Flor 1973-78Jenifer Wofford

Jenifer Wofford, a part-time art instructor at Diablo Valley College currently teaching the ART 105 course, is an internationally-exhibited artist, and starting this month is showing her work in Hong Kong and two San Francisco shows.

The first exhibit, Galleon Trade: Bay Area Now 5 Edition, opened September 4 at the Yerba Buena Center for the Arts (701 Mission Street at 3rd) in San Francisco, and will run until October 19. It features five Bay Area artists paired with five artists from Manila; Wofford is curator for this show.

Taking the historic Acapulco-Manila galleon route as a metaphor of origin, the Galleon Trade exhibitions seek to create new routes of cultural exchange along old routes of commerce and trade.

Futuramanila, at the Osage Gallery Kwun Tong in Hong Kong, opened September 5 and runs through October 6. It is a group exhibition by Wofford and 23 contemporary Filipino artists brought together by an association created through artist-run spaces and exchange residency programs. These artists practice both in the Philippines and abroad, exhibit their works locally and internationally, and possess a mutual connection with the collective Filipino identity. Their cross-cultural relations reinforce the core of the exhibit, providing a discussion drawn from various creative viewpoints.

Flor 1973-78 is part of the San Francisco Arts Commission Art on Market Street program. Six large posters, all made by Wofford, are posted in kiosks and illustrate scenes from a year in the life of the fictional Flor Villanueva, a transplant from Manila to San Francisco. The exhibit runs from September 23 to December 23.

The Art on Market Street program provides round-the-clock opportunities for thousands of workers, residents and visitors in downtown San Francisco to view posters of original artwork installed in kiosks.
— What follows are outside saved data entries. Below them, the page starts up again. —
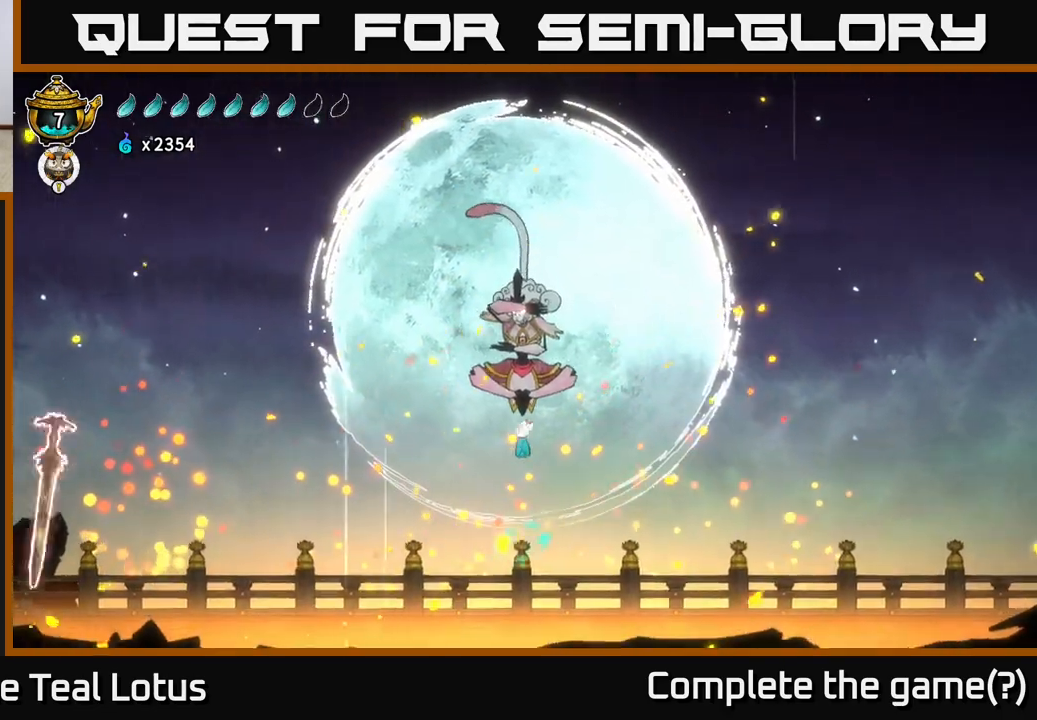
{"buttons": ["A", "X"], "left_stick": "up", "right_stick": "center", "events": [[50, "X", "down"], [83, "A", "up"], [233, "X", "up"], [367, "A", "down"], [467, "X", "down"]]}
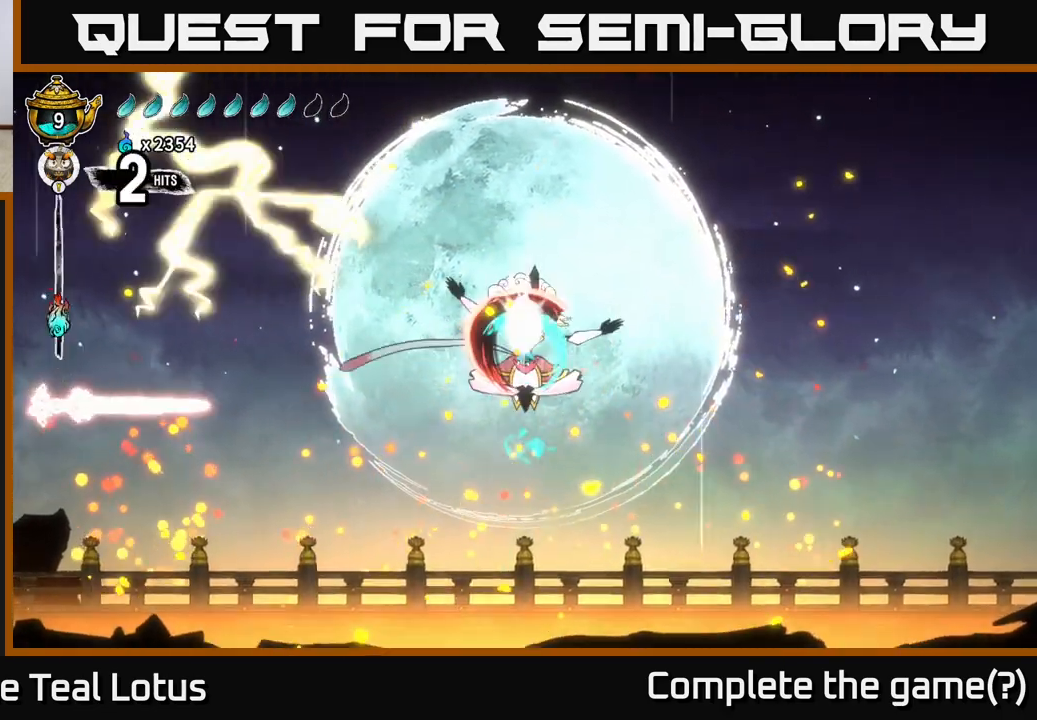
{"buttons": ["X"], "left_stick": "up-left", "right_stick": "center", "events": [[150, "X", "up"], [167, "left_stick", "up-right"], [183, "A", "up"], [317, "A", "down"], [333, "left_stick", "left"], [383, "X", "down"], [467, "A", "up"], [467, "left_stick", "up-left"]]}
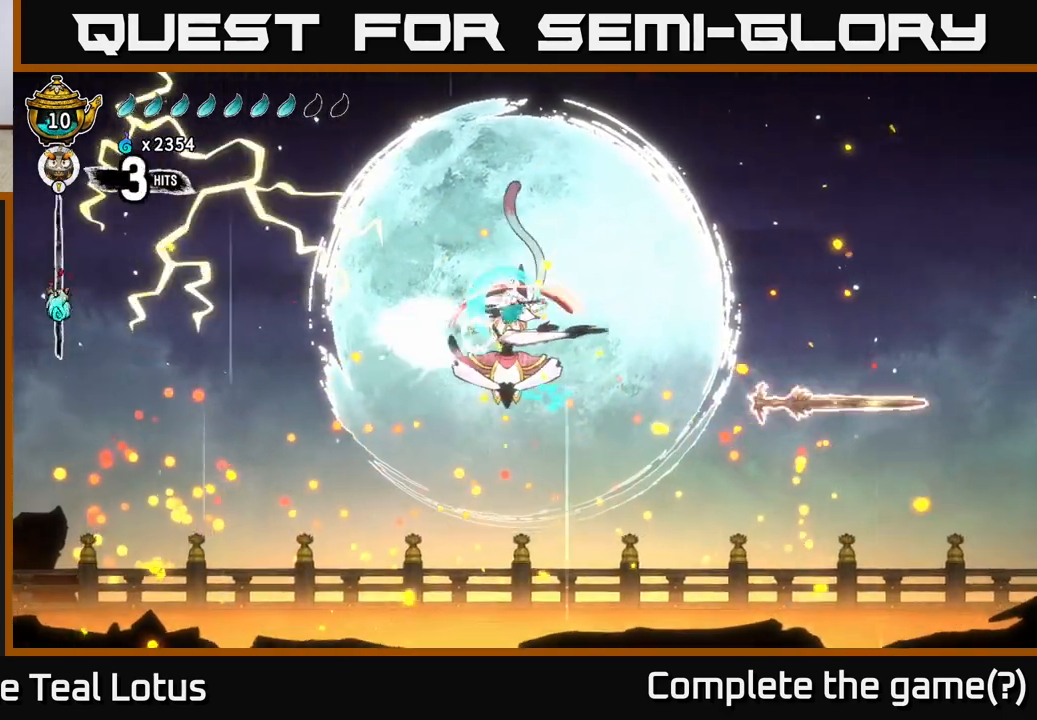
{"buttons": [], "left_stick": "center", "right_stick": "center", "events": [[50, "X", "up"], [133, "left_stick", "center"], [183, "left_stick", "right"], [300, "X", "down"], [367, "left_stick", "center"], [483, "X", "up"]]}
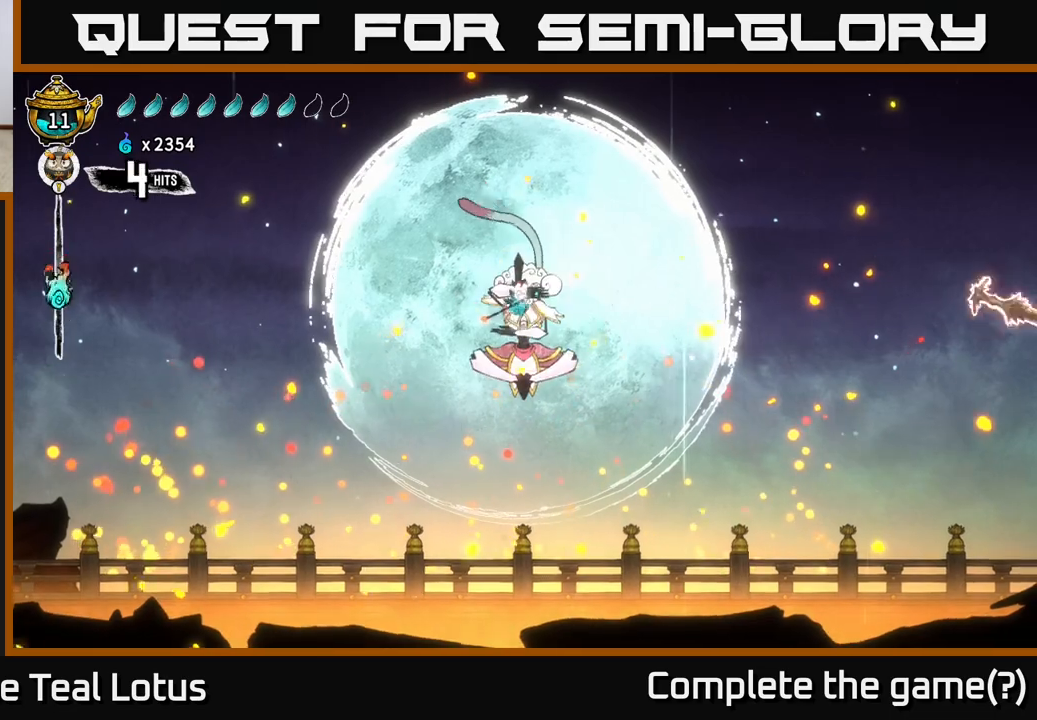
{"buttons": ["A", "X"], "left_stick": "right", "right_stick": "center", "events": [[100, "left_stick", "left"], [233, "A", "down"], [317, "left_stick", "right"], [333, "X", "down"]]}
Periodically throughout the year they are also able to enjoy special temporary projects at various locations along Market Street.

Established in 1992, the program has provided artists living in the Bay Area an opportunity to reflect the cultural complexities of a major urban boulevard with artworks created specially for both the Kiosk Poster Series and the Temporary Projects program.